(DATA RECORDS begins)

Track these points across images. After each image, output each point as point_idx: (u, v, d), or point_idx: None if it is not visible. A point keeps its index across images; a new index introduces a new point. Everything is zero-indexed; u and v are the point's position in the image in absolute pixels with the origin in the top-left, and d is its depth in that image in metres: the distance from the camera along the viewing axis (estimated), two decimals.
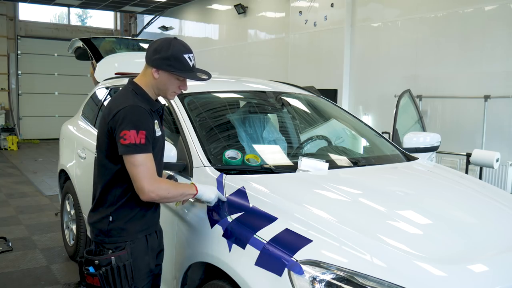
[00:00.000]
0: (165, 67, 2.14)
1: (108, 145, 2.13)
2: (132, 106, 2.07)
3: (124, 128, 2.03)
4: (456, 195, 2.67)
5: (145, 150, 2.05)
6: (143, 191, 2.05)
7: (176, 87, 2.22)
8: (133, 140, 2.02)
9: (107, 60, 4.61)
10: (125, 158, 2.06)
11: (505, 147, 5.94)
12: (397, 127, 4.94)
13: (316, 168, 2.65)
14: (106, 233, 2.15)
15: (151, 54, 2.17)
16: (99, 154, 2.21)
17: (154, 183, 2.06)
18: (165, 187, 2.12)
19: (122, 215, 2.15)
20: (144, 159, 2.05)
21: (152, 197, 2.08)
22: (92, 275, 2.11)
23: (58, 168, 4.82)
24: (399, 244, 1.95)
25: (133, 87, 2.20)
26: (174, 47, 2.14)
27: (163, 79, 2.17)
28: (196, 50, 12.72)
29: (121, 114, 2.06)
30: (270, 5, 10.23)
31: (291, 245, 1.95)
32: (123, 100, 2.13)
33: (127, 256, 2.13)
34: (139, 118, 2.06)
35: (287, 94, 3.59)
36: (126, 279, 2.12)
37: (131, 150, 2.03)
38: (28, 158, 11.22)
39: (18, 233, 5.37)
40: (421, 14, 6.99)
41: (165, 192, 2.11)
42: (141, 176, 2.04)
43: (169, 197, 2.16)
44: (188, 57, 2.16)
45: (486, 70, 6.17)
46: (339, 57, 8.12)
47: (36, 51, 14.68)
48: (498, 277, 1.92)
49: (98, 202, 2.20)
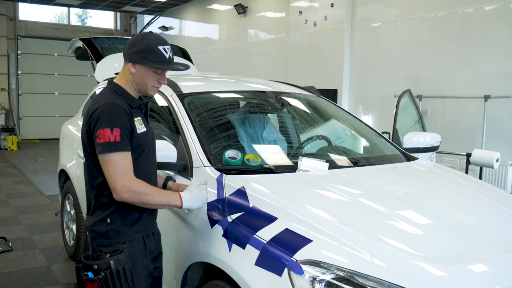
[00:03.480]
0: (140, 60, 2.11)
1: (91, 147, 2.10)
2: (107, 104, 2.05)
3: (99, 127, 2.01)
4: (456, 195, 2.67)
5: (120, 148, 2.01)
6: (115, 189, 2.00)
7: (155, 81, 2.17)
8: (107, 138, 1.98)
9: (107, 60, 4.60)
10: (100, 157, 2.02)
11: (505, 147, 5.94)
12: (397, 127, 4.94)
13: (316, 168, 2.65)
14: (104, 235, 2.12)
15: (127, 49, 2.15)
16: (86, 158, 2.17)
17: (127, 182, 2.00)
18: (140, 189, 2.03)
19: (119, 216, 2.13)
20: (119, 157, 2.00)
21: (124, 197, 2.01)
22: (91, 280, 2.08)
23: (58, 168, 4.82)
24: (399, 244, 1.95)
25: (112, 86, 2.18)
26: (149, 40, 2.12)
27: (140, 73, 2.14)
28: (196, 50, 12.66)
29: (96, 113, 2.03)
30: (270, 5, 10.23)
31: (291, 245, 1.95)
32: (100, 99, 2.11)
33: (126, 259, 2.11)
34: (113, 116, 2.02)
35: (287, 94, 3.59)
36: (126, 282, 2.09)
37: (106, 149, 2.00)
38: (28, 158, 11.22)
39: (18, 233, 5.37)
40: (421, 14, 6.99)
41: (138, 195, 2.02)
42: (114, 174, 1.99)
43: (144, 201, 2.06)
44: (163, 48, 2.12)
45: (486, 70, 6.17)
46: (339, 57, 8.12)
47: (36, 51, 14.68)
48: (498, 277, 1.92)
49: (95, 206, 2.16)
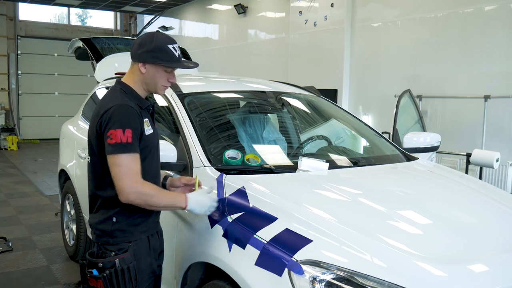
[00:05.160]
0: (151, 60, 2.11)
1: (99, 147, 2.09)
2: (119, 106, 2.04)
3: (111, 128, 2.00)
4: (456, 195, 2.67)
5: (131, 149, 2.01)
6: (122, 191, 1.99)
7: (165, 80, 2.18)
8: (119, 139, 1.98)
9: (107, 60, 4.60)
10: (110, 158, 2.02)
11: (505, 147, 5.94)
12: (397, 127, 4.94)
13: (316, 168, 2.65)
14: (110, 234, 2.13)
15: (136, 49, 2.15)
16: (93, 157, 2.16)
17: (134, 184, 1.99)
18: (147, 191, 2.03)
19: (126, 216, 2.13)
20: (128, 159, 2.00)
21: (131, 199, 2.00)
22: (95, 277, 2.08)
23: (58, 168, 4.82)
24: (399, 244, 1.95)
25: (121, 86, 2.17)
26: (158, 39, 2.12)
27: (150, 72, 2.14)
28: (196, 50, 12.66)
29: (108, 114, 2.03)
30: (270, 5, 10.22)
31: (291, 245, 1.95)
32: (111, 100, 2.10)
33: (131, 258, 2.11)
34: (126, 117, 2.03)
35: (287, 94, 3.59)
36: (130, 281, 2.10)
37: (116, 150, 1.99)
38: (28, 158, 11.22)
39: (18, 233, 5.37)
40: (421, 14, 6.99)
41: (145, 197, 2.02)
42: (122, 176, 1.99)
43: (150, 203, 2.05)
44: (172, 47, 2.13)
45: (486, 70, 6.17)
46: (339, 57, 8.12)
47: (36, 51, 14.68)
48: (498, 277, 1.92)
49: (100, 204, 2.16)
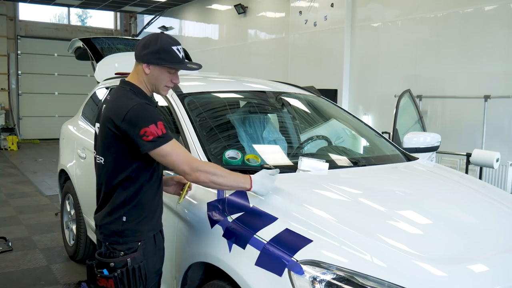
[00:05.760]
0: (156, 61, 2.14)
1: (119, 148, 2.10)
2: (140, 104, 2.08)
3: (142, 126, 2.02)
4: (456, 195, 2.67)
5: (170, 138, 2.07)
6: (186, 172, 2.08)
7: (168, 81, 2.21)
8: (155, 133, 2.02)
9: (107, 60, 4.60)
10: (154, 153, 2.05)
11: (505, 147, 5.94)
12: (397, 127, 4.95)
13: (316, 168, 2.65)
14: (120, 233, 2.13)
15: (140, 50, 2.17)
16: (107, 158, 2.16)
17: (194, 162, 2.09)
18: (207, 168, 2.12)
19: (135, 215, 2.14)
20: (173, 145, 2.07)
21: (197, 176, 2.08)
22: (106, 277, 2.09)
23: (58, 168, 4.82)
24: (399, 244, 1.95)
25: (130, 87, 2.18)
26: (162, 40, 2.15)
27: (154, 73, 2.17)
28: (196, 50, 12.67)
29: (130, 114, 2.04)
30: (270, 5, 10.23)
31: (291, 245, 1.95)
32: (127, 100, 2.11)
33: (141, 257, 2.13)
34: (151, 113, 2.07)
35: (287, 94, 3.59)
36: (141, 279, 2.12)
37: (159, 143, 2.03)
38: (28, 158, 11.22)
39: (18, 233, 5.37)
40: (421, 14, 6.99)
41: (208, 174, 2.10)
42: (178, 160, 2.07)
43: (214, 180, 2.12)
44: (177, 49, 2.16)
45: (486, 70, 6.17)
46: (339, 57, 8.12)
47: (36, 51, 14.68)
48: (498, 277, 1.92)
49: (110, 204, 2.16)
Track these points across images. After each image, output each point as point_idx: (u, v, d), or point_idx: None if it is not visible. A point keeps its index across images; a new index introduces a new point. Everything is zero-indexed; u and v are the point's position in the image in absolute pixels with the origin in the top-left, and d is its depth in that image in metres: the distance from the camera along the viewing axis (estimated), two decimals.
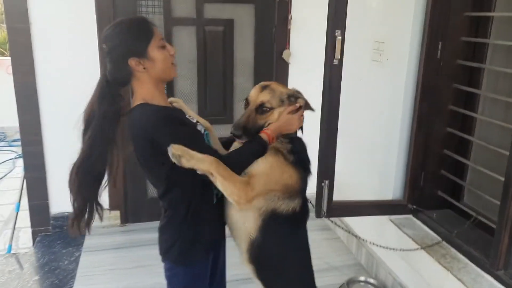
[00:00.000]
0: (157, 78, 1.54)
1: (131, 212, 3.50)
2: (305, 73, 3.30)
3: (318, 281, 1.74)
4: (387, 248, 2.35)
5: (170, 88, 3.32)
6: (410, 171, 2.40)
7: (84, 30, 3.05)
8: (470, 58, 2.24)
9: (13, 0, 2.91)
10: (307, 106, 1.66)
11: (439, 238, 2.24)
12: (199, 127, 1.62)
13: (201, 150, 1.43)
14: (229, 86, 3.48)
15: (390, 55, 2.49)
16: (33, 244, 3.22)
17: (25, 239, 3.45)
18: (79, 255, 3.04)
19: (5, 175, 4.91)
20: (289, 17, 3.36)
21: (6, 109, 4.97)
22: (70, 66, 3.10)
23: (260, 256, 1.59)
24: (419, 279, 2.23)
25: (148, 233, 3.37)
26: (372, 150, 2.63)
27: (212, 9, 3.27)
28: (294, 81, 3.41)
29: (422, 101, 2.32)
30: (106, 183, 1.70)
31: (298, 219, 1.61)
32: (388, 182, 2.48)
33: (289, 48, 3.44)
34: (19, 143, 3.36)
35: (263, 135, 1.55)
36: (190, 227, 1.57)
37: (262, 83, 1.65)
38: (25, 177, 3.28)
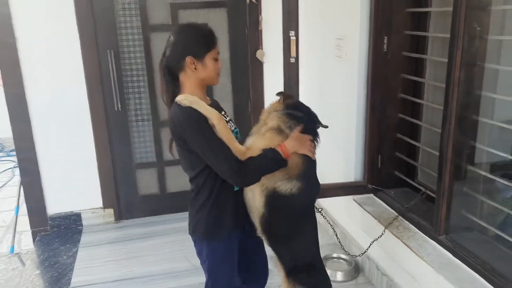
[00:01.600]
0: (202, 80, 1.77)
1: (124, 209, 3.75)
2: (278, 71, 3.52)
3: None
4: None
5: (153, 91, 3.56)
6: (368, 154, 2.66)
7: (67, 42, 3.28)
8: (414, 50, 2.49)
9: None
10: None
11: (395, 213, 2.50)
12: (230, 125, 1.82)
13: (222, 150, 1.66)
14: (208, 86, 3.70)
15: (348, 51, 2.73)
16: (34, 243, 3.47)
17: (26, 241, 3.69)
18: (76, 251, 3.29)
19: (5, 184, 5.15)
20: (260, 19, 3.59)
21: (3, 121, 5.31)
22: (55, 76, 3.33)
23: (269, 228, 1.81)
24: (379, 250, 2.48)
25: (141, 227, 3.64)
26: (335, 138, 2.87)
27: (186, 15, 3.50)
28: (269, 79, 3.64)
29: (373, 91, 2.57)
30: None
31: (301, 197, 1.77)
32: (349, 166, 2.74)
33: (262, 48, 3.67)
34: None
35: (280, 150, 1.71)
36: (212, 209, 1.78)
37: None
38: (21, 182, 3.53)
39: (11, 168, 5.60)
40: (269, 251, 1.95)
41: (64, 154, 3.50)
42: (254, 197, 1.79)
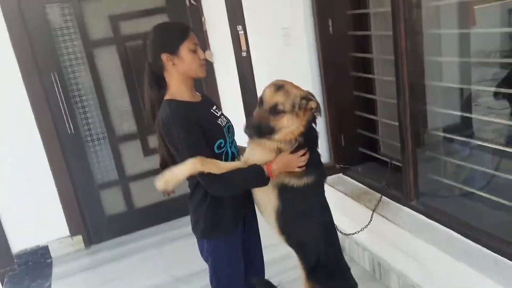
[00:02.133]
0: (185, 74, 1.72)
1: (92, 234, 3.61)
2: (230, 68, 3.51)
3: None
4: None
5: (104, 107, 3.45)
6: (331, 135, 2.71)
7: (5, 71, 3.12)
8: (358, 28, 2.55)
9: None
10: (317, 109, 1.70)
11: (365, 188, 2.56)
12: (221, 120, 1.79)
13: (197, 152, 1.61)
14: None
15: (296, 38, 2.76)
16: (2, 285, 3.27)
17: None
18: (50, 285, 3.13)
19: None
20: (203, 20, 3.57)
21: None
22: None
23: (286, 223, 1.75)
24: (355, 225, 2.52)
25: (113, 249, 3.52)
26: None
27: (128, 25, 3.42)
28: (221, 79, 3.62)
29: (326, 73, 2.62)
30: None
31: (313, 188, 1.75)
32: None
33: (209, 49, 3.65)
34: None
35: (266, 169, 1.66)
36: (209, 209, 1.75)
37: (277, 81, 1.69)
38: None
39: None
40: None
41: (21, 186, 3.32)
42: (267, 193, 1.74)
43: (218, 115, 1.82)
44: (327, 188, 2.63)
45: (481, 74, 2.39)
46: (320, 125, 2.74)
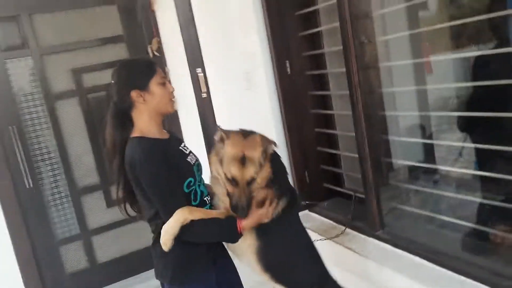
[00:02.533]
0: (155, 110, 1.69)
1: None
2: (192, 108, 3.49)
3: None
4: None
5: (66, 159, 3.38)
6: (295, 172, 2.73)
7: None
8: (315, 68, 2.67)
9: None
10: (274, 144, 1.72)
11: (332, 222, 2.56)
12: (190, 158, 1.75)
13: (171, 197, 1.59)
14: None
15: (256, 82, 2.84)
16: None
17: None
18: None
19: None
20: (166, 70, 3.60)
21: None
22: None
23: (269, 260, 1.70)
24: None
25: None
26: None
27: (90, 78, 3.44)
28: (185, 120, 3.58)
29: (287, 112, 2.69)
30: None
31: (289, 210, 1.73)
32: None
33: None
34: None
35: (238, 226, 1.62)
36: (179, 251, 1.62)
37: (236, 153, 1.62)
38: None
39: None
40: None
41: None
42: (245, 236, 1.67)
43: (187, 152, 1.79)
44: None
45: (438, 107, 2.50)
46: (284, 163, 2.77)
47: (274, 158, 1.75)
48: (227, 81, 2.67)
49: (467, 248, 1.95)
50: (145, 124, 1.70)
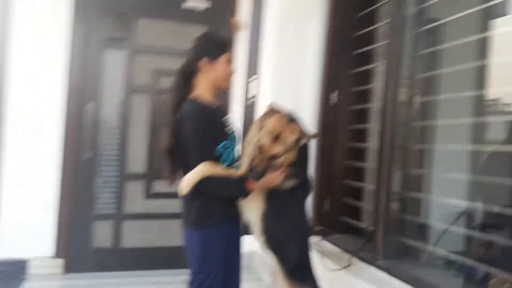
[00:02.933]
0: (214, 81, 2.00)
1: (74, 261, 3.62)
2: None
3: None
4: None
5: (124, 144, 3.76)
6: (317, 198, 2.80)
7: (52, 89, 3.57)
8: (360, 103, 2.81)
9: None
10: (310, 138, 1.97)
11: (340, 252, 2.56)
12: (229, 128, 2.01)
13: (204, 152, 1.84)
14: None
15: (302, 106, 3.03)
16: None
17: None
18: None
19: None
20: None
21: None
22: (35, 117, 3.55)
23: (269, 224, 1.89)
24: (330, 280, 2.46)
25: (88, 280, 3.49)
26: None
27: (165, 81, 3.84)
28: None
29: (324, 139, 2.82)
30: None
31: (297, 191, 1.94)
32: None
33: None
34: None
35: (248, 184, 1.84)
36: (203, 200, 1.89)
37: (272, 128, 1.87)
38: None
39: None
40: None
41: (25, 195, 3.51)
42: (255, 197, 1.89)
43: (228, 124, 2.04)
44: None
45: None
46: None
47: (304, 147, 1.96)
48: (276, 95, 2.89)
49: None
50: (202, 90, 1.99)
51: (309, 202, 2.78)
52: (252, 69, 2.64)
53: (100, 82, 3.73)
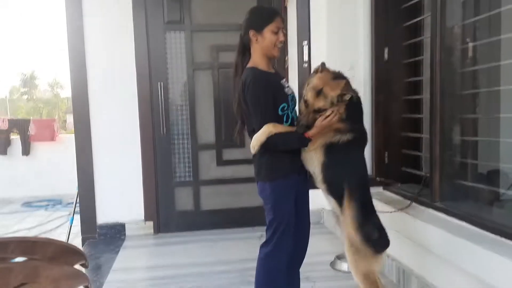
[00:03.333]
0: (264, 51, 2.15)
1: (162, 223, 4.13)
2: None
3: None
4: None
5: (193, 118, 4.13)
6: (375, 151, 2.98)
7: (126, 76, 3.98)
8: (412, 56, 2.89)
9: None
10: (354, 97, 2.08)
11: (401, 198, 2.74)
12: (287, 90, 2.19)
13: (266, 115, 2.05)
14: None
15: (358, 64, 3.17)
16: (82, 247, 3.88)
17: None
18: (118, 251, 3.67)
19: (60, 225, 5.60)
20: (286, 59, 4.18)
21: (64, 181, 6.31)
22: (114, 104, 4.01)
23: (330, 174, 2.11)
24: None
25: (175, 238, 3.98)
26: None
27: (224, 56, 4.15)
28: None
29: (377, 94, 2.96)
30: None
31: (353, 144, 2.11)
32: None
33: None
34: (72, 206, 4.34)
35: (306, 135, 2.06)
36: (270, 158, 2.12)
37: (317, 83, 2.04)
38: (78, 195, 4.06)
39: (67, 215, 6.14)
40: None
41: (116, 171, 4.03)
42: (315, 152, 2.12)
43: (286, 86, 2.23)
44: None
45: None
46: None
47: (354, 105, 2.11)
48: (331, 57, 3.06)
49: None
50: (257, 59, 2.18)
51: (369, 155, 3.01)
52: (305, 34, 2.81)
53: (165, 64, 4.08)
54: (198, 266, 3.27)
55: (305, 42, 2.81)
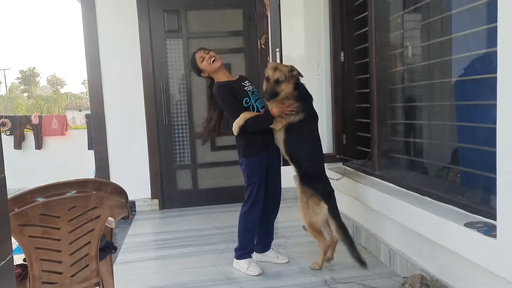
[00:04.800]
0: (212, 73, 2.98)
1: (166, 200, 4.91)
2: None
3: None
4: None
5: (190, 111, 4.89)
6: (335, 133, 3.74)
7: (133, 76, 4.74)
8: (362, 58, 3.65)
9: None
10: (299, 75, 2.87)
11: (353, 170, 3.52)
12: (247, 88, 2.95)
13: (237, 110, 2.85)
14: None
15: (322, 70, 3.95)
16: None
17: None
18: (130, 223, 4.44)
19: None
20: (268, 59, 4.91)
21: (76, 171, 7.04)
22: (124, 100, 4.77)
23: (290, 146, 2.84)
24: (340, 189, 3.44)
25: (178, 212, 4.76)
26: None
27: None
28: None
29: (336, 87, 3.72)
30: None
31: (306, 121, 2.84)
32: (324, 143, 3.81)
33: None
34: None
35: (271, 113, 2.82)
36: (246, 139, 2.90)
37: (272, 64, 2.94)
38: (96, 176, 4.83)
39: None
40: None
41: (127, 157, 4.80)
42: (280, 131, 2.87)
43: (247, 85, 3.01)
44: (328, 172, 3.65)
45: None
46: (329, 127, 3.82)
47: (301, 87, 2.90)
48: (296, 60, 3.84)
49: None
50: (216, 77, 3.00)
51: (330, 137, 3.78)
52: (277, 42, 3.54)
53: (166, 66, 4.84)
54: (196, 231, 4.05)
55: (277, 49, 3.55)
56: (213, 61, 2.98)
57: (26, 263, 1.87)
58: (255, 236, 3.09)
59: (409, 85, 3.11)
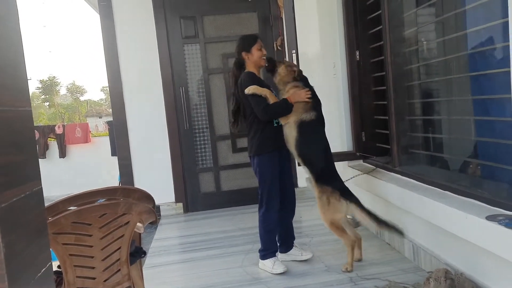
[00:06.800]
0: (254, 64, 3.02)
1: (190, 204, 5.01)
2: None
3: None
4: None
5: (210, 114, 4.98)
6: (354, 131, 3.77)
7: (153, 83, 4.86)
8: (377, 56, 3.67)
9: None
10: (299, 72, 3.00)
11: (373, 167, 3.54)
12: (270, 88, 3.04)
13: (258, 100, 2.86)
14: None
15: (338, 69, 3.98)
16: None
17: None
18: (156, 227, 4.56)
19: None
20: (284, 59, 4.97)
21: (99, 178, 7.28)
22: (145, 106, 4.89)
23: (302, 148, 2.87)
24: (361, 186, 3.47)
25: (202, 215, 4.85)
26: (332, 122, 3.99)
27: (232, 62, 4.96)
28: None
29: (352, 88, 3.75)
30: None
31: (316, 122, 2.90)
32: (344, 141, 3.85)
33: None
34: None
35: (288, 100, 2.87)
36: (260, 136, 2.94)
37: (285, 63, 3.09)
38: (120, 181, 4.96)
39: None
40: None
41: (150, 162, 4.92)
42: (291, 130, 2.91)
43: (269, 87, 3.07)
44: (348, 168, 3.69)
45: None
46: (348, 125, 3.84)
47: (312, 91, 2.96)
48: (317, 66, 3.87)
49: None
50: (250, 69, 3.02)
51: (350, 135, 3.81)
52: (293, 44, 3.59)
53: (185, 71, 4.93)
54: (221, 233, 4.14)
55: (294, 51, 3.60)
56: (263, 59, 3.04)
57: (60, 270, 1.97)
58: (277, 236, 3.14)
59: (425, 81, 3.11)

(DATA RECORDS ends)

EXERCISE AIM — When pictures appear in the records above, leave them out and reproduce exactly each line from the first through the line containing "49: (98, 202, 2.20)", both included.

SOLUTION —
Track these points across images. After each image, output each point as point_idx: (u, v, d), or point_idx: None if it is not visible. A point keeps its index across images; a new index introduces a new point. Everything is zero-indexed; u and v are the point's position in the image in absolute pixels with the origin in the top-left, and d is its depth in that image in metres: the distance from the camera along the viewing axis (estimated), two decimals.
[00:00.000]
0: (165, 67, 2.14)
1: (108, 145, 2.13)
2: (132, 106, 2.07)
3: (124, 128, 2.03)
4: (456, 195, 2.67)
5: (145, 150, 2.05)
6: (143, 191, 2.05)
7: (176, 87, 2.22)
8: (133, 140, 2.02)
9: (107, 60, 4.61)
10: (125, 158, 2.06)
11: (505, 147, 5.94)
12: (397, 127, 4.94)
13: (316, 168, 2.65)
14: (106, 233, 2.15)
15: (151, 54, 2.17)
16: (99, 154, 2.21)
17: (154, 183, 2.06)
18: (165, 187, 2.12)
19: (122, 215, 2.15)
20: (144, 159, 2.05)
21: (152, 197, 2.08)
22: (92, 275, 2.11)
23: (58, 168, 4.82)
24: (399, 244, 1.95)
25: (133, 87, 2.20)
26: (174, 47, 2.14)
27: (163, 79, 2.17)
28: (196, 50, 12.72)
29: (121, 114, 2.06)
30: (270, 5, 10.23)
31: (291, 245, 1.95)
32: (123, 100, 2.13)
33: (127, 256, 2.13)
34: (139, 118, 2.06)
35: (287, 94, 3.59)
36: (126, 279, 2.12)
37: (131, 150, 2.03)
38: (28, 158, 11.22)
39: (18, 233, 5.37)
40: (421, 14, 6.99)
41: (165, 192, 2.11)
42: (141, 176, 2.04)
43: (169, 197, 2.16)
44: (188, 57, 2.16)
45: (486, 70, 6.17)
46: (339, 57, 8.12)
47: (36, 51, 14.68)
48: (498, 277, 1.92)
49: (98, 202, 2.20)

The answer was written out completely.